Marcello Lotti, a name likely very familiar with touring car fans.
If there is one person responsible for the shape of the touring car racing scene as we know it today, it's Marcello Lotti. Following the collapse of the Italian Super Touring series (Campionato Italiano Superturismo) back in 1999, he almost immediately founded the European Super Touring Cup. The series, established on the ashes of the Italian championship, kept growing every year, reaching world championship status in 2005.
In January last year its creator decided to leave WTCC. And now, 12 months on, the Italian is about to launch his latest brainchild – a unified, cost-effective platform for national and international touring car racing called TCR. The new set of rules is going to be used in the TCR International Series as well as in a vast number of domestic championships, thereby creating the first common concept for touring cars since the heyday of Super Tourers.

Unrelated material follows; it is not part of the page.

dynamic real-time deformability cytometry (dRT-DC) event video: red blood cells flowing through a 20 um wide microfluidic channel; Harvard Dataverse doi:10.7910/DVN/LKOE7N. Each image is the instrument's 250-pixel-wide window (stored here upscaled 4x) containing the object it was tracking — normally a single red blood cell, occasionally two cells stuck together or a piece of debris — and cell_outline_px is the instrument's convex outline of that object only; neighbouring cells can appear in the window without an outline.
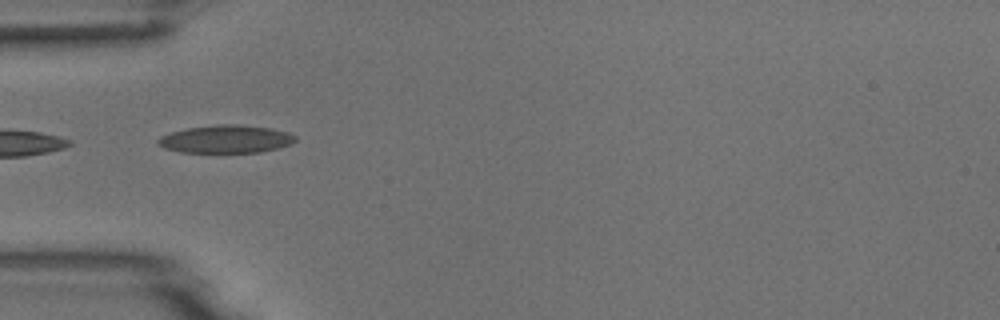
{"species": "common noctule bat (a hibernating species)", "species_latin": "Nyctalus noctula", "temperature_condition": "room temperature", "stored_images_in_passage": 6, "camera_frame_rate_fps": 3000, "um_per_image_px": 0.085, "animal": {"sex": "male", "body_mass_g": 18.8}, "frame": {"image": 1, "passage_image": 4, "time_ms": 4.333, "image_size_px": [1000, 320], "cell_outline_px": [[296, 140], [292, 144], [260, 152], [180, 152], [164, 148], [156, 144], [156, 140], [160, 136], [172, 132], [188, 128], [220, 124], [236, 124], [272, 128], [288, 132], [296, 136]], "centroid_in_image_um": [19.2, 11.82], "position_along_channel_um": 65.8, "area_um2": 22.31}}
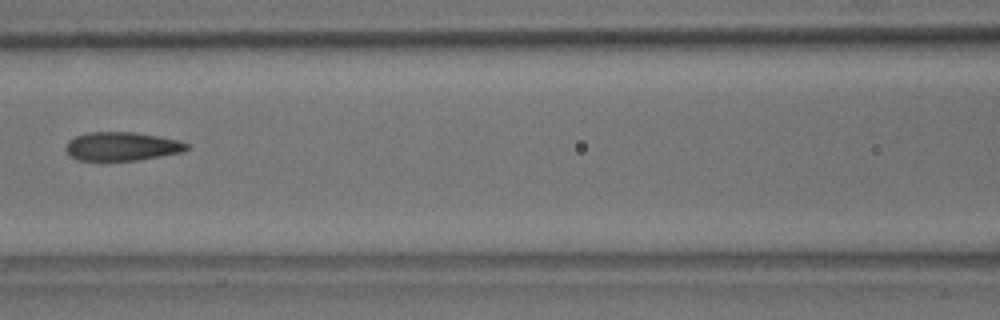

Piotrek Magdziarz: The TCR International Series is set to take off this year. When was the first time you came up with the idea of creating this entirely new touring car racing concept?
Marcello Lotti: This was in my mind for quite a long time. An analysis of touring car situation around the world showed that a common strategy at the national level is missing. It was clear that it wasn't a good situation. It's not enough to have only the World Touring Car Championship without a basic touring car category. That's the reason I ended my relationship with Eurosport Events and WTCC.
So the idea was about creating common roots for touring car racing?
There were different rules in all the national championships, but there was one thing everywhere – that was the Seat Supercopa. Russia, The Emirates, The Dominican Republic, China – everywhere. Perhaps in this situation – for example, economic problems and lack of clear strategy for national championships – the fact that all these promoters opened their doors for Seat meant that this was the concept we needed. We decided to see if the others manufacturers were interested in this kind of car for customer racing. We've started to discuss it with Ford, Volkswagen Group and we realised that all of them were interested in developing a car like this.
Do you see TCR International Series as a feeder to WTCC or rather its rival?
For us it was important to develop a concept that can close the gap. We're receiving requests from a lot of national promoters who've decided to follow this concept and that was our target.
The concept of TCR, initially known as TC3, looks similar to what Stephane Ratel did to the GT racing scene by introducing the GT3 category a couple of years ago. Was that an inspiration for you?
We were already looking at the Seat, but clearly there's a link. We called it TC3 at the beginning to communicate the concept of the technical regulation better amongst the motorsport community.
Compared to GT3 it's a bit easier in terms of balance of performance because we started with cars that all have the same 2.0-litre turbo engine, the same cylinder capacity and everything, and that's completely different to GT3 where dimensions, weight and cylinder capacity are different.
There are certain sets of rules that seem to work very well in certain countries, but for a long time there wasn't a single one that could work across the world. DTM, BTCC, Australian and South American series are all based on entirely different concepts. What makes you think that TCR cam work worldwide?
I think this concept can work worldwide because there's one common aspect everywhere – that's the economic situation. Budgets are different from what they used to be. When you talk about the V8s in Australia it's because the manufacturers are completley involved. It's hard to fing this kind of approach at the national level elsewhere. We're confident because we offer an affordable product.
It was announced recently that one of the national championships running under new rule set is going to take place in the USA. NASCAR is massive there and both WTCC and the North American Touring Car Championship that was held back in the '90s weren't a success.
You can not compete with NASCAR because it's an institution in the US. I think that the promoter doesn't want to compete with it, but believes that this product, affordable for the teams, can help his championship.
You're pretty much a BMW man, having worked for the brand for years and being involved in rally and touring car programmes. In the movie 'Adrenaline – the BMW touring car story' Steve Soper said: 'Of you're a Formula 1 driver, you want to drive for Ferrari, if you're a touring car driver, you want to drive for BMW.' How much do you want to have BMW on board?
I have to say that from a promoter's point of view you have to have as many brands as you can. Especially the most important brands linked to the category that you're promoting. In the meantime we have to stick to the concept that we've developed and that doesn't include manufacturers' involvement.
I don't know if they have internal structures for touring car customer racing like in the past. Today their customer racing is focused on GTs and I don't know what they want to do in the future.
Touring car racing is all about short, sprint races. WTCC tries a different approach now, introducing races at the legendary Nordschleife. What do you think about this idea?
In terms of communication it's a very good idea – to be in Germany and to be in all the newspapers and media in Germany.
What are your long term goals? Where would you like to see TCR in five years time?
Five years? It's difficult to say. In three years time we want to consolidate what we're doing now.
From a fan's point of view, what's your favourite touring car series? Which kind of races do you most enjoy watching on TV?
I'm waiting to see TCR in Malaysia.
Anything that you've watched in 2014?
I've decided at the beginning of 2014 not to follow any kind of racing apart from Formula 1 because I've attended nine events last year. I've decided to enjoy my golf more now.